At the OSI transport layer, windows with a width of 1 to 8, depending on the required service, residing in the terminals were used.

Initially, addresses were only 14 bits long to address both the routers (called nodes by then) and the devices connected to them. They were made up of two fields, an 8-bit field to address the router and a 6-bit sub-address to address the terminals connected to it. The node address was assigned to the nodes and not to the ends of the links as in the internet.

The basic advantages of TRAME over other technologies used in electric utilities at the time were in part due to the packet technology itself: ability to manage any network topology, automatic adaptability to topological and traffic changes, integration of different link technologies (digital or analog) and capacities in a single network, open and decentralized intercommunicability between users and devices, simultaneous communication with several users and locations from a single physical connection, and integrated network supervision. In fact, the network was provided from its inception with a supervision center[24] consisting of a computer and a synoptic board located at the company's headquarters (see Figure II).

But other advantages were due to the specific design of TRAME: high data integrity, priority support for packets, and ease of including special protocols such as the many SCADA protocols in use at that time. All of the above resulted in improved quality of service, especially with respect to data availability and data integrity, and in the integration of services in a single network. Part of the evolution of its deployment can be seen in Figures II to IV.
######
> [Stated problem]:
Continue the passage about the TRAME packet network for electric utilities, starting after its last sentence.

> [Excerpted records]:
######
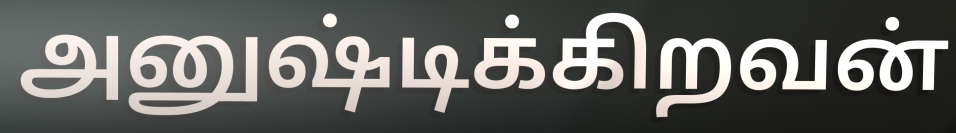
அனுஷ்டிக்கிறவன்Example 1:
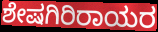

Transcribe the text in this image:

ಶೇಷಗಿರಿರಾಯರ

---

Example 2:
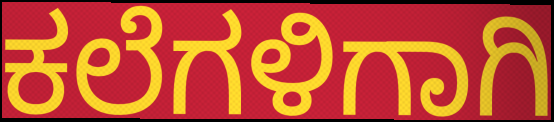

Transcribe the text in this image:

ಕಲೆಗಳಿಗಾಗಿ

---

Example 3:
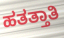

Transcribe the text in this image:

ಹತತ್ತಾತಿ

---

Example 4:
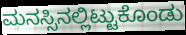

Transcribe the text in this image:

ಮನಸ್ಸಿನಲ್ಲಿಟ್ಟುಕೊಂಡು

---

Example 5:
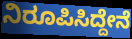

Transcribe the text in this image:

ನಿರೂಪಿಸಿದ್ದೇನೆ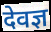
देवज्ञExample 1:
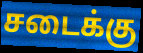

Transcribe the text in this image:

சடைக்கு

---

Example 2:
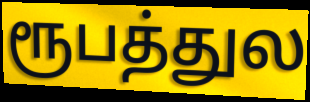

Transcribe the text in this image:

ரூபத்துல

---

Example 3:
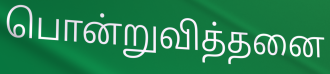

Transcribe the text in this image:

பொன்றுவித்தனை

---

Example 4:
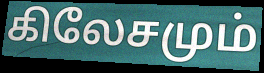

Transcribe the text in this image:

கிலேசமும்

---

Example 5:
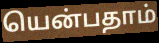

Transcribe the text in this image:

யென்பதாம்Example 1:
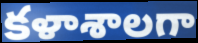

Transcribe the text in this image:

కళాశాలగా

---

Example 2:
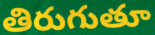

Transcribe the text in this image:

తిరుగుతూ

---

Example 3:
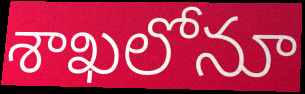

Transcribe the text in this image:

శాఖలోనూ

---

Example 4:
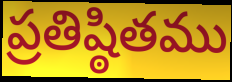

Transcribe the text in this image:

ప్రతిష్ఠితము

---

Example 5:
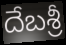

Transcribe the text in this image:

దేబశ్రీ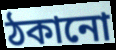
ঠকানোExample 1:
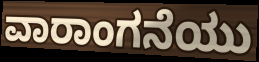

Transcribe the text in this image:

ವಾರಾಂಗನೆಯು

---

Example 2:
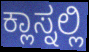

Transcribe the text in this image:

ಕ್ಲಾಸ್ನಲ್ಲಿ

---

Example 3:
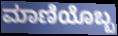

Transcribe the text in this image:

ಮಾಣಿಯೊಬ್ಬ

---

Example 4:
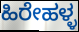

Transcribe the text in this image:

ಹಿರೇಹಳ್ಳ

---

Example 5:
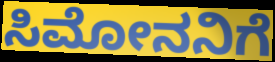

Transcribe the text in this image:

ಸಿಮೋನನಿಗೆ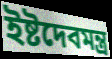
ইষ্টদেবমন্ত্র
######
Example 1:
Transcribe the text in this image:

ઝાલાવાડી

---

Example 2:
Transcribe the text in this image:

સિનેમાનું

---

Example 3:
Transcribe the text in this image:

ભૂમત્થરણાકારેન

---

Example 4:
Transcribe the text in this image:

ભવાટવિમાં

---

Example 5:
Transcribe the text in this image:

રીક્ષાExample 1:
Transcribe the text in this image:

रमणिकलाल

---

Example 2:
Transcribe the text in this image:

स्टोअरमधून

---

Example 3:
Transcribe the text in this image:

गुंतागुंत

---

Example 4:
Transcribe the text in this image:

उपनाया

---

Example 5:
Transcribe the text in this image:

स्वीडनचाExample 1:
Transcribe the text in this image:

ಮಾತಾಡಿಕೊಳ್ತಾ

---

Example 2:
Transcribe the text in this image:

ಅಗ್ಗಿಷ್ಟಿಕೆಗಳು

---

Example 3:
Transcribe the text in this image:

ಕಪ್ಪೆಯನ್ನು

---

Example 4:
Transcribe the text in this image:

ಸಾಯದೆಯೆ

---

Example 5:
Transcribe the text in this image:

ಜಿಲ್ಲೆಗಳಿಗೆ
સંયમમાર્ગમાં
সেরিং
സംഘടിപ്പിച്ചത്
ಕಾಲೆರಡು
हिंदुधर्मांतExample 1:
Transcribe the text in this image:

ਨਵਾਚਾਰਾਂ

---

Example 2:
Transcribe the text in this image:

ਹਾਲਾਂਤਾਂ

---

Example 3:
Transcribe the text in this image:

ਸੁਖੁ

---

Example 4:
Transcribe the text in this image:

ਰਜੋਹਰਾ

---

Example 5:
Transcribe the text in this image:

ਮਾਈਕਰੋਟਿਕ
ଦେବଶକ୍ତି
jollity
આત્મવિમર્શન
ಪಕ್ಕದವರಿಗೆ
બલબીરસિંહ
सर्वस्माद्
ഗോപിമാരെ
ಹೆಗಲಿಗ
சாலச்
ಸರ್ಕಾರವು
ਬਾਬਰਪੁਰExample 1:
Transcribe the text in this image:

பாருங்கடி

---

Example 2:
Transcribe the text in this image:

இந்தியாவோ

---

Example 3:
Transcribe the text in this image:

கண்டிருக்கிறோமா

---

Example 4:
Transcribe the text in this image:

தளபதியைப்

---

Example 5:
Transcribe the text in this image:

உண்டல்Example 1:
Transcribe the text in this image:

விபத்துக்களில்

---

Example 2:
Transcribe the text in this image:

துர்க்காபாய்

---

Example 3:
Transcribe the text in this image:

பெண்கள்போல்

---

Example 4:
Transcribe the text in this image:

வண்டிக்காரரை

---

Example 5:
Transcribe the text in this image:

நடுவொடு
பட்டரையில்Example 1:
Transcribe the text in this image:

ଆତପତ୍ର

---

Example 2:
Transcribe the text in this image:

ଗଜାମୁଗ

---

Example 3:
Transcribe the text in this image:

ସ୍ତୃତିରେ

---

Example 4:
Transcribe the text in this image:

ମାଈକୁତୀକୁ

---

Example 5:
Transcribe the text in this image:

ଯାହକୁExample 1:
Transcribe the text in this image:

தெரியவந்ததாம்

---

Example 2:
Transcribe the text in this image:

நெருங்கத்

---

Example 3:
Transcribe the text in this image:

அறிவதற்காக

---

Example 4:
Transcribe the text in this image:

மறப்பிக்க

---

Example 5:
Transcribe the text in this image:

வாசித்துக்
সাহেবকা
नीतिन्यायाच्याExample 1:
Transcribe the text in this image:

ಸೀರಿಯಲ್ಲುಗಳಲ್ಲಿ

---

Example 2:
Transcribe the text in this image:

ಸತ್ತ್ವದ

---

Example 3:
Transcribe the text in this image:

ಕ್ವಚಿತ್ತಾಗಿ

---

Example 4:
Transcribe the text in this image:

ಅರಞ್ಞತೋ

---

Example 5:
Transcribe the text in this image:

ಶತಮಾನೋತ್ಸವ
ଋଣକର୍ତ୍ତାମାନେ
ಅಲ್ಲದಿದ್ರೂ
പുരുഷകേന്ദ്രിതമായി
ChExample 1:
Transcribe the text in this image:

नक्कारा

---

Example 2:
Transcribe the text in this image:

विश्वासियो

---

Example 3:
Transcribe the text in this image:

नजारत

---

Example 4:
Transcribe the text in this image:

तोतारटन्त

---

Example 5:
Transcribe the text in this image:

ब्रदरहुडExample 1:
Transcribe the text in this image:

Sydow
######
> [Expected answer]:
TRAME 2

In 1990, TRAME 2 was fully deployed and TRAME 1 was replaced. The processor of the new hardware was Intel 80286 and the hardware structure and external appearance of the routers was very similar to that of TRAME 1. The software was written in C and the above-mentioned emulator continued to be used.

Improvements over TRAME 1 were the introduction of the standardized X.25 access protocol to enable the connection of corporate terminals to the network, the ability to handle the 64 kbit/s of the new digital lines, increased switching capacity, and the introduction of an end-to-end protocol to avoid packet loss and clutter as required by X.25.

An important improvement was the possibility of using dual homing to increase terminal availability; they could be connected to the network by two access points. For the purpose, the terminals had two addresses, a primary and a secondary one.

Regarding addressing, in 1991 two bits were added to the addressing to indicate the network. The address space was thus increased to 16 bits and, in this way, up to four networks could be freely meshed as in a single one. This addressing scheme was maintained in subsequent versions of TRAME.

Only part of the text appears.